And so, he took over a storefront a block away that had, for four months in 2018, been the pan-Asian Ren Wen Noodle Factory.

Soursos’s Greek family is from Sparta and his partner at Sea Bar, chef Gregory Zapantis, was born on the island of Kefalonia, but they decided not to open a Greek seafood restaurant. First, they didn’t want to compete with Greek Xpress in any way, but the two men, both seafood lovers, wanted the freedom to explore the world of fish cookery. Sea Bar has a raw bar and global starters such as popcorn shrimp, Maryland crab cakes and fish tacos.

The eight fish mains (fillets of salmon, Chilean sea bass, ahi tuna, Arctic char, cod, lemon sole and whole branzino and red snapper) are grilled and served with the diner’s choice of sauces: lemon and olive oil, tomato and ginger, herbs and cream, cilantro and lime or Cajun tartar sauce. There’s also a lobster roll, steaks, lamb chops, pan-roasted chicken, steamed or grilled lobsters and lobster pasta.

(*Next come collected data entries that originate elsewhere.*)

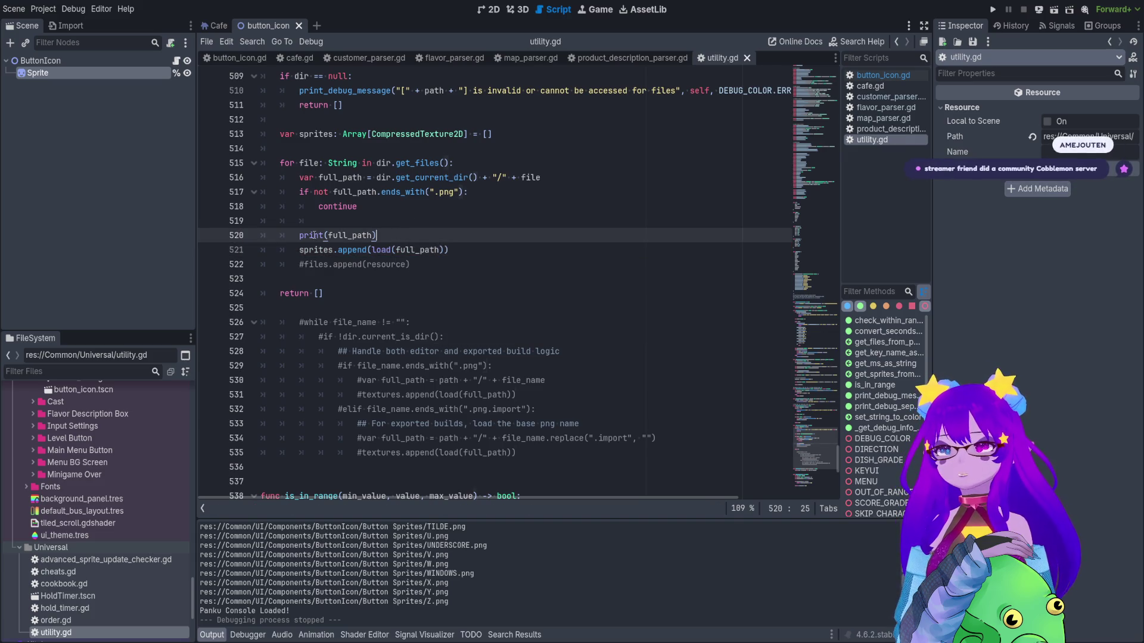
key("BackSpace")
key("BackSpace")
left_click(442, 255)
key("Return")
key("Return")
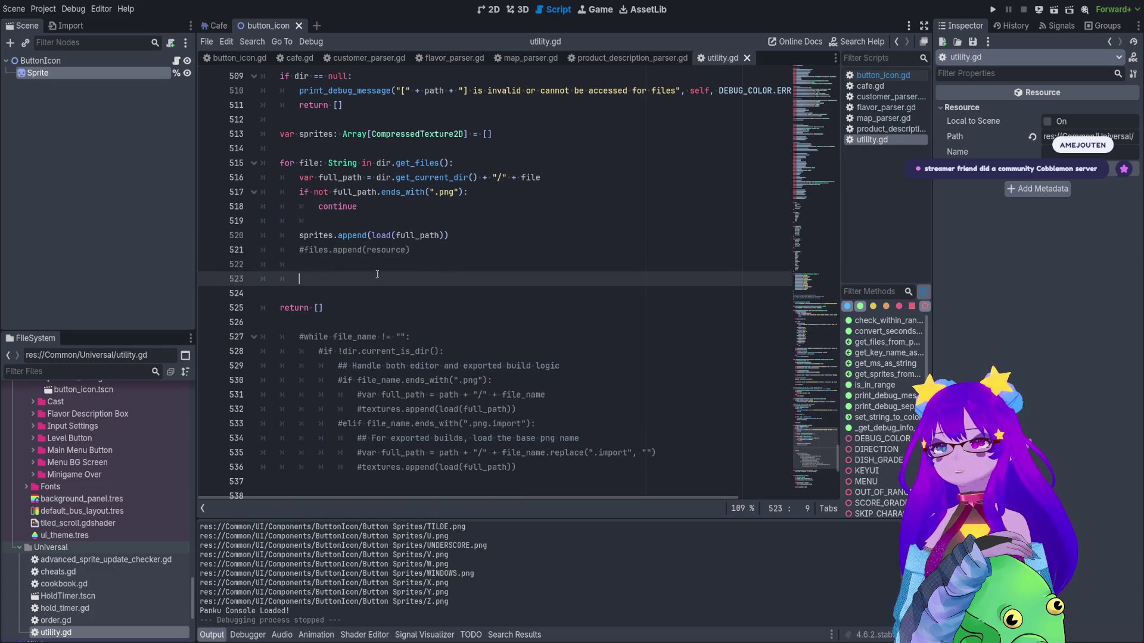
key("ctrl+v")
key("Home")
key("BackSpace")
key("BackSpace")
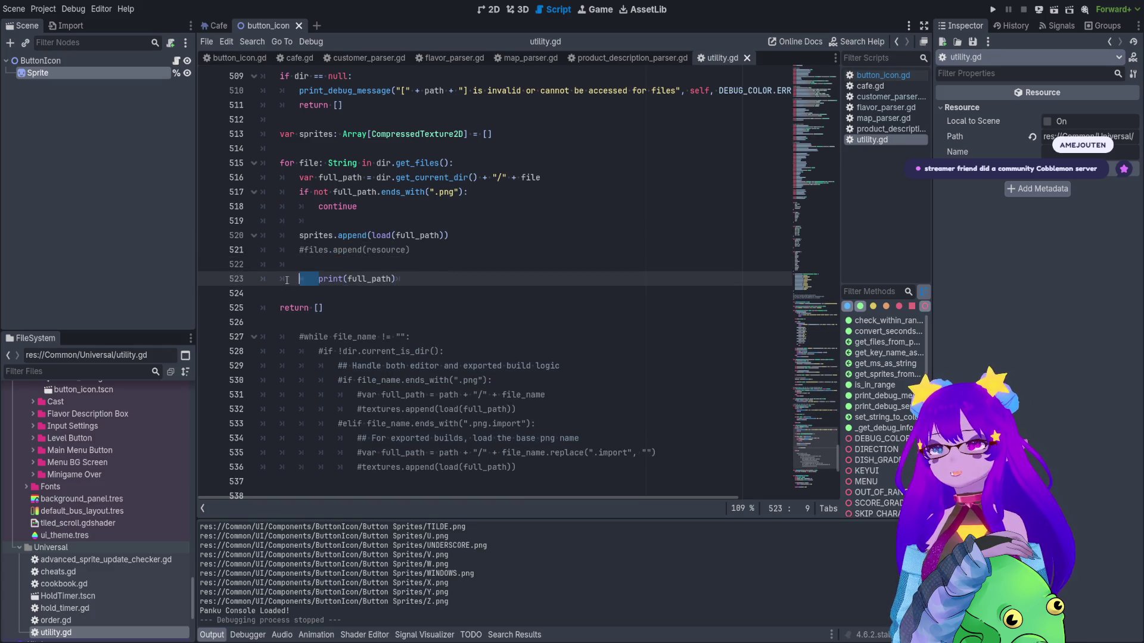
double_click(328, 277)
type("sprites")
key("F6")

An undeniable Hellenic influence can be seen in such dishes as the flash-fried red mullet (barbounia), braised green beans (fasolakia) and rustic tomato salad (horiatiki).

Prices are, for a seafood restaurant, very gentle. Most starters are less than $15; the most expensive main is $29.

Zapantis has a long and distinguished resume which includes the Manhattan restaurants Estiatorio Milos, Trata, Kellari and Thalassa as well as a recent stint at the short-lived Vilai in Glen Cove which received 2½ stars in 2018. The chef, whose father was a fisherman, is nuts for fish. He deals with seven different suppliers on a regular basis: Sea Bar’s red mullet comes from Senegal, tuna from Japan, branzino from Greece and salmon from the Faroe Islands in the North Atlantic.

His favorite dish on the menu may be the most humble. Sea Bar’s fish soup is a two-day undertaking that pays homage to the lean years of his childhood. "When the fisherman would come back from a night of fishing," Zapantis recalls, "they’d set aside any fish that were small or ugly and that’s what we’d make the soup from. Since everyone was also a farmer they would have a few vegetables that they grew and, with plenty of olive oil and lemons, that was the soup. We called it kakavia." At Sea Bar, the kakavia is made with nice-sized (and nice-looking) grouper and is served in a gorgeous one-serving copper pot, but it still evinces the soul of Kefalonia.

Sea Bar currently seats 18 people and does its own delivery within two miles of Great Neck Plaza. 7 Great Neck Rd., Great Neck Plaza, 516-441-5708, seabar.life.